Forum Discussion
Altera_Forum
Honored Contributor
11 years agoThank you!
If I have a 1 dimensional work group kernel that needs cache a 2d data block from global to local memory (by using a for loop), should I use the for loop index as row index and work_id as column index, or the other way around? The data block is stored in row major form. I intend to use unroll and SIMD to increase throughput, but not sure if it's more effective to merge memory access indexed by loop index or workitem id. BTW: Regarding the compilation, I am just wondering if it's OK for me to compile aocl kernels on windows but execute them on Linux? Is there any disadvantages on executing kernels compiled from a different OS? Also, given enough DRAM, is it possible to compile multiple kernels on the same workstation (Linux) at the same time, where each compilation will be started in a separate "screen" session? My workstation has a 6 cores 12 threads processor, but the compiler only uses more than 3 cores in timing analysis stage, so I am trying to see if there is a way to save some time. --- Quote Start --- "num_simd_work_items" is an effective way for optimizing kernels. It is essentially similar to unrolling loops: the amount of hardware resources are replicated to increase throughput. There are two types of merging (i.e. coalescing) performed by the compiler. 1) Compile-time coalescing performed by the compiler: This is when the compiler detects that there are consecutive (local or global) instructions in the kernel and merges them.
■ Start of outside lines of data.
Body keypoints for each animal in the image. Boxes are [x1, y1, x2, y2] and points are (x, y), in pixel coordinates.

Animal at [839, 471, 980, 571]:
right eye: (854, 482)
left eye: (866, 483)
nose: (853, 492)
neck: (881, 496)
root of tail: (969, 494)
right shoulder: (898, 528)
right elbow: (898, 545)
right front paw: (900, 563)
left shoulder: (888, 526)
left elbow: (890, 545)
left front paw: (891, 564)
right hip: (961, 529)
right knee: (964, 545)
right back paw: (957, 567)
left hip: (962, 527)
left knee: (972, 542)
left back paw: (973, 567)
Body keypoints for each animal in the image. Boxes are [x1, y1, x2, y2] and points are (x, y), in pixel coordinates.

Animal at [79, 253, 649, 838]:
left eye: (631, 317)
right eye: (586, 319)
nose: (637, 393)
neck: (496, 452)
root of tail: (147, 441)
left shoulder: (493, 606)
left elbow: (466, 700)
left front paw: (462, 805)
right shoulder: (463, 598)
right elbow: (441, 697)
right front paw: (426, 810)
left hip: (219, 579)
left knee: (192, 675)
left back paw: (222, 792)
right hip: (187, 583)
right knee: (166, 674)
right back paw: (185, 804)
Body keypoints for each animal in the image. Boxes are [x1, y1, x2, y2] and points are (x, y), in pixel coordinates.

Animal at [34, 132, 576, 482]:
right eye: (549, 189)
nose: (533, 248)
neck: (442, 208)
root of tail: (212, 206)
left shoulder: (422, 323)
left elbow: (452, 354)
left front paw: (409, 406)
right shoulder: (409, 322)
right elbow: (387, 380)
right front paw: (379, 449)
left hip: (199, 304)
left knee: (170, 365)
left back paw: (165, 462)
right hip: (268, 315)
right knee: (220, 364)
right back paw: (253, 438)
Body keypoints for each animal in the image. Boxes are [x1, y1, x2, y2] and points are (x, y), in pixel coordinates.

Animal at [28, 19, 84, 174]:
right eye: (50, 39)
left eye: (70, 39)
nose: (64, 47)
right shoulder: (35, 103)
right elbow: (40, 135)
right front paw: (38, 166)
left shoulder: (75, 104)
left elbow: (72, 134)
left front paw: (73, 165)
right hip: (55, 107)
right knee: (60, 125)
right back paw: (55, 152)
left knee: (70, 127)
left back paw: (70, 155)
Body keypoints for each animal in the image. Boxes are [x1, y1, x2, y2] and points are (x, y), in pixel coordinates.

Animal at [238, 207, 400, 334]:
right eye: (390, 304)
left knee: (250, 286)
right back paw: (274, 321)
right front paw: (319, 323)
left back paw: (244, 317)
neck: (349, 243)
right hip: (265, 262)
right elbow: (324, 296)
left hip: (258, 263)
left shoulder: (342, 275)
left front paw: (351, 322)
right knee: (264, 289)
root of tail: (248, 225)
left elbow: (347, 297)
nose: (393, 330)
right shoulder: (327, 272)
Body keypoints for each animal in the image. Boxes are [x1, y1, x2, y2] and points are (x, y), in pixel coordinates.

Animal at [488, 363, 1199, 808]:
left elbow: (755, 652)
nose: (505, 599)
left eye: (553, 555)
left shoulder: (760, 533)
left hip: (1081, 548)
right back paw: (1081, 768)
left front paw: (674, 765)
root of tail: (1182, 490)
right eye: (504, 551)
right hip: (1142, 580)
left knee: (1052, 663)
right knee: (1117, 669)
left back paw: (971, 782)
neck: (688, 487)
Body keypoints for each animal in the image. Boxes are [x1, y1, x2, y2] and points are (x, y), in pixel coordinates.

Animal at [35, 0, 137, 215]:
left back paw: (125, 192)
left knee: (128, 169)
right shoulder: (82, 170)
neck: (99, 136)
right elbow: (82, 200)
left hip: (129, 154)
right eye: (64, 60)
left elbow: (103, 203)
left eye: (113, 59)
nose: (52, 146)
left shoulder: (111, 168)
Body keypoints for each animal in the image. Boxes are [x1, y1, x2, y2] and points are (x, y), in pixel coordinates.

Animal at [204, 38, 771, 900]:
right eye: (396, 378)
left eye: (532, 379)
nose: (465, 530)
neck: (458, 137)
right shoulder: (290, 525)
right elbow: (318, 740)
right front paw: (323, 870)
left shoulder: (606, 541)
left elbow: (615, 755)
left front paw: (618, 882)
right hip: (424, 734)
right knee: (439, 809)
This may increase fmax because it simplifies the design (fewer load/store instructions), and increase throughput because fewer memory requests are sent. 2) Dynamic coalescing performed on the FPGA: This is when the same "global" load/store instruction sends consecutive memory requests; these requests are merged by the hardware before they are sent to memory to increase throughput. When you unroll loops or use use "num_simd_work_items", you can take advantage of both# 1 and# 2. If you do not, then only# 2 for the global accesses. --- Quote End ---